What kind of heat could possibly melt bones together?
“This is fucking insane,” George said. “A prison ship or something.”
But Cushing didn’t seem convinced. “I think it’s worse than that.”
There was a sudden creaking just beyond the aftermast and a voice said, “A slaver. This was a slave ship.”
George almost fell out of his skin.
A bent-over, emaciated man with long white hair and matching beard stepped out. His face was dirty, lined like old sandstone.

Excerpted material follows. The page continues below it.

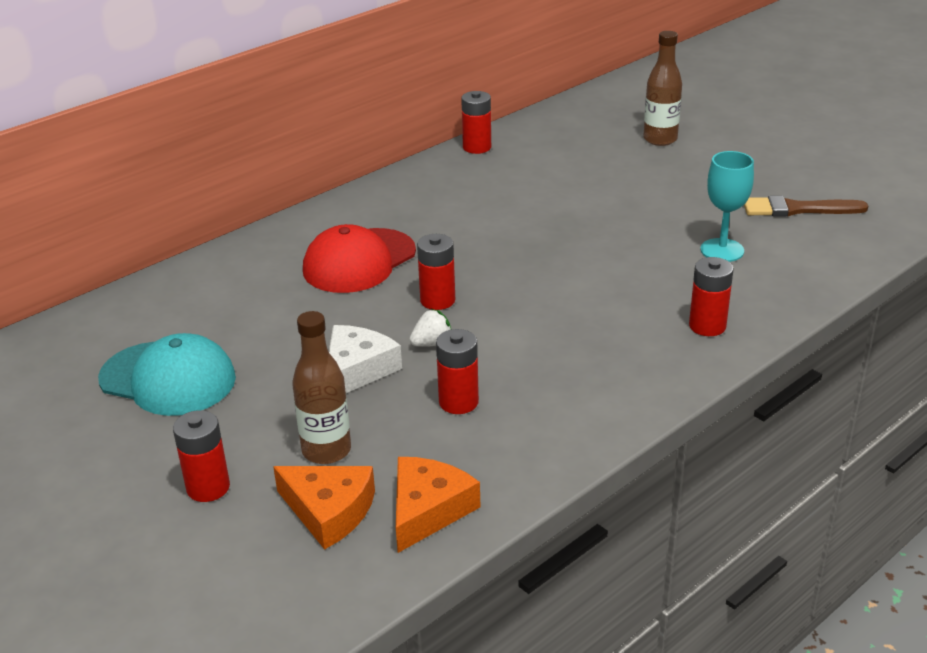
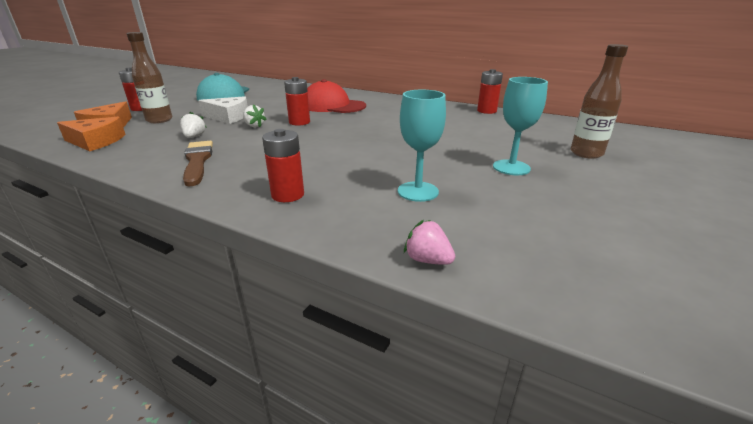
camera: 70 degrees right, 5 degrees down
(458, 402) = (194, 137): red battery -> white strawberry
(681, 188) = (511, 167): none -> turquoise goblet
(798, 209) = (540, 223): brown brush -> brown brush (197, 161)
(843, 270) = (427, 260): none -> pink strawberry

“Dr. Greenberg, I presume,” Cushing said.
26
“It was, of course, what the ONR had us doing with Project Neptune,” Greenberg told them. “We were studying electromagnetic gravitation. Trying to duplicate, under laboratory conditions, aberrant electromagnetic storms. Creating magnetic, cyclonic storms which would in turn, we thought, open a magnetic vortex that was self-augmenting for the purposes of interdimensionl transition. Do you see? That’s what the Navy had us doing. Creating a sort of electromagnetic tornado which is about as close to a black hole as you can get under controlled conditions.”
Greenberg had been talking non-stop.
God knew how long it had been since he talked to anyone and he was certainly making up for it now. The first thing he told them about was the Lancet, which was an illegal slave ship bound from the Gold Coast of Africa to Virginia… except somewhere in the Sargasso Sea, fate intervened and the ship ended up here in Dimension X. Its captain, a brutal fellow by the name of Preen, used his slaves as sacrifices to the entity, the Fog-Devil.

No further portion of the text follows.